The angel said to the women, “Do not be afraid, for I know that you are looking for Jesus, who was crucified. He is not here; he has risen, just as he said. Come and see the place where he lay. Then go quickly and tell his disciples: ‘He has risen from the dead and is going ahead of you into Galilee. There you will see him.’ Now I have told you.‚” —Matthew 28:5-7
Jesus Christ isn’t in the tomb. And get this: The guards are lying on the ground like dead men, and the stone has been rolled away.
Some of the guards get up and race to the chief priests with an amazing story. “There was a violent earthquake at the tomb, and this angel — WHOA! He was bright like lightning and actually rolled away the heavy stone!‚”
What do the priests do? They bribe the soldiers to lie!
“Tell everyone that you fell asleep and that those pesky disciples stole the body. Above all, don’t even mention the stuff about the earthquake and the angel!‚”
(Check out Matthew 28:1-15 for the full story.)
For centuries people have acted like those stubborn priests and have tried to disprove — even ignore — the resurrection of Jesus Christ. After all, if our Lord didn’t rise from the dead, then everything He said and did would be a lie, right? What’s more, anybody can claim to be God — psychiatric hospitals are filled with such misguided people. But to say you’re God and then prove you’re immortal — that’s another matter.
Christ’s resurrection was the proof, the seal of authenticity. And not only have people failed at disproving it, but during their research some have actually become Christians!

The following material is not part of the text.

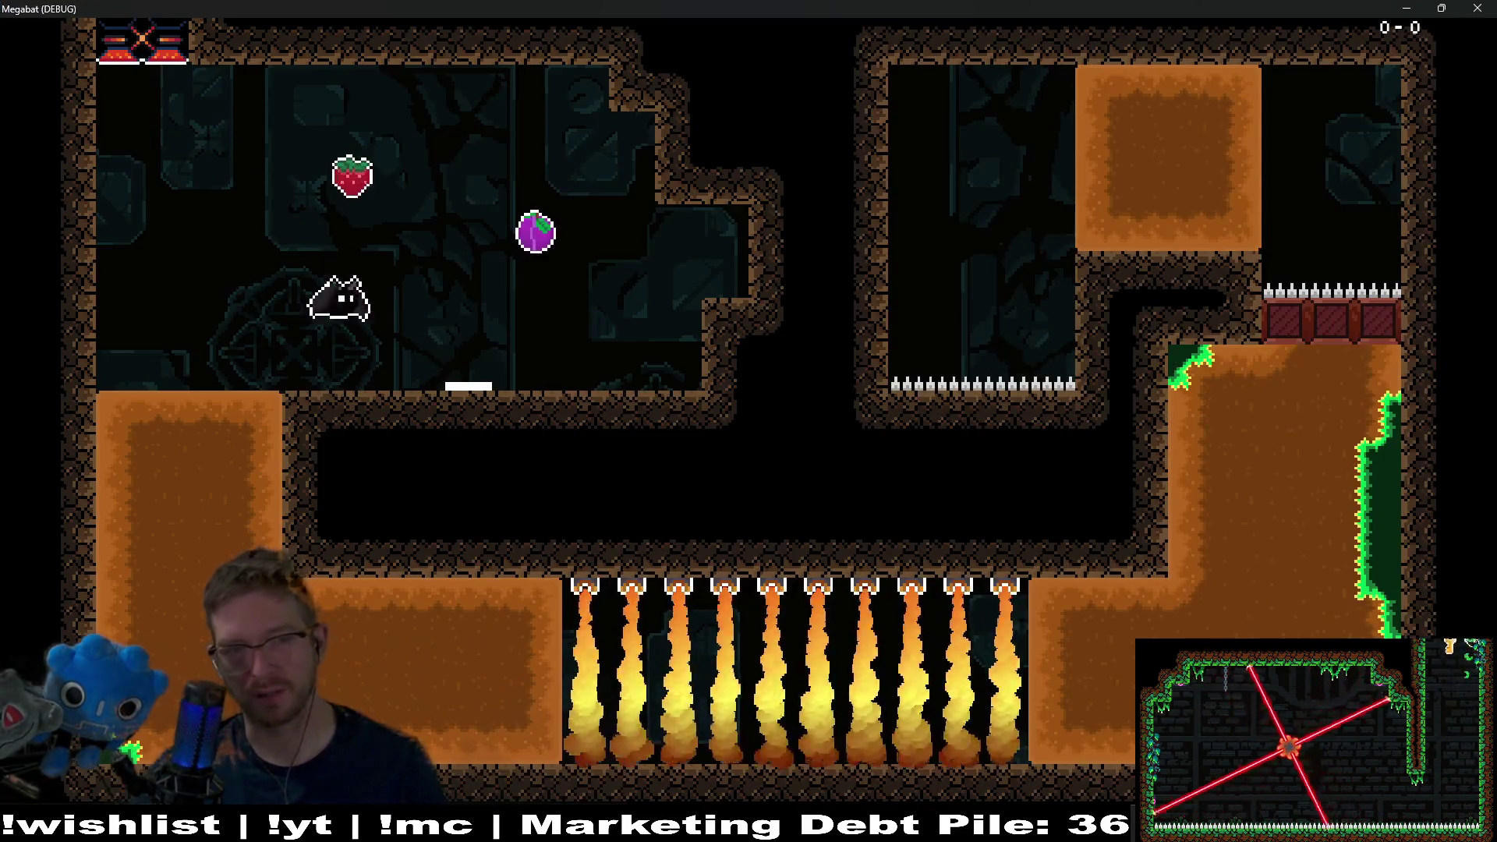
key(space)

Yet the heart of man is often blind. Just look around and you’ll spot lots of skeptics. That’s why it’s important that Christian guys be prepared to talk about the greatest event in history. So read on, and let Breakaway show you how to lay some groundwork for guiding others to the truth.

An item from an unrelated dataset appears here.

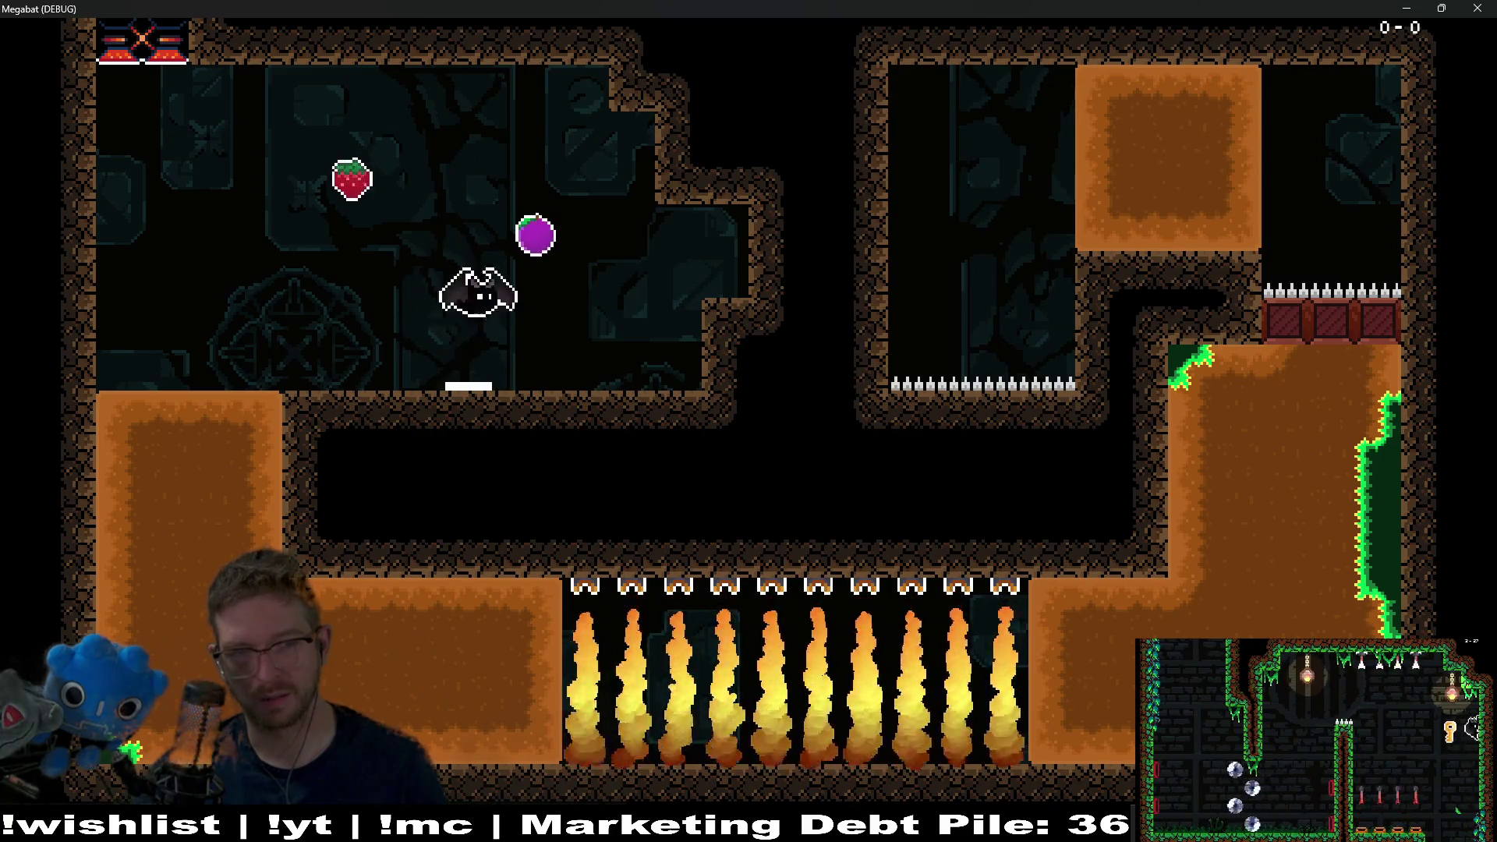
key(space)
key(space)
key(space)
key(space)
key(space)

Let’s take a look at the top three arguments people use — along with some solid answers.
“Maybe Jesus wasn’t really dead, and He just rolled away the stone himself.‚”
Right. A man who has been beaten, tortured and mutilated for hours is going to lie unattended for two cold nights in a tomb and suddenly find the strength to roll away a 2-ton rock, fight off all the Roman soldiers guarding it, then show up convincing everyone that He has a glorious resurrected body. That would be pretty hard to believe.
And while we’re talking about His body, let’s not forget the blood and water that flowed from His side when the soldier speared it on the Cross. If He were alive, the wound would have spurted red blood. But in a dead body, the blood separates into massive red clots and watery serum, just as John described it. (See John 19:34.)
“Maybe the disciples moved Christ’s body.‚”
Hmmm, let’s consider the facts: A group of men who have dedicated their lives to a teacher who insisted on truth and honesty are suddenly going to turn into liars and swindlers. And each of these self-seeking no-goods will be willing to face poverty, incredible hardship, torture and even death to perpetuate that lie. Not a chance.
Then there are the Roman soldiers. Considering that they were the best fighting machines in the world, it’s not likely that the disciples could overpower them and knock them all out. But even if they could, why didn’t they hurry and race off with the body before the soldiers came to, instead of painstakingly unwrapping all of the burial clothes and neatly folding the facecloth before making their getaway?
“OK, so maybe the soldiers stole the body.‚”
Hardly. Think about it: The very people who have been assigned to make sure that Jesus’ body isn’t moved decide to move it. What a neat practical joke to pull on their superiors. Of course, it would mean their execution for becoming traitors, but what’s a little death for a laugh or two?
While we’re looking at evidence, let’s not forget that His resurrection was something Jesus had predicted time and time again. Then, of course, there were all those Old Testament prophecies.
Once we’ve looked at all the facts and carefully examined the arguments, we would need more faith to believe that Jesus did not rise from the grave than to believe that He did.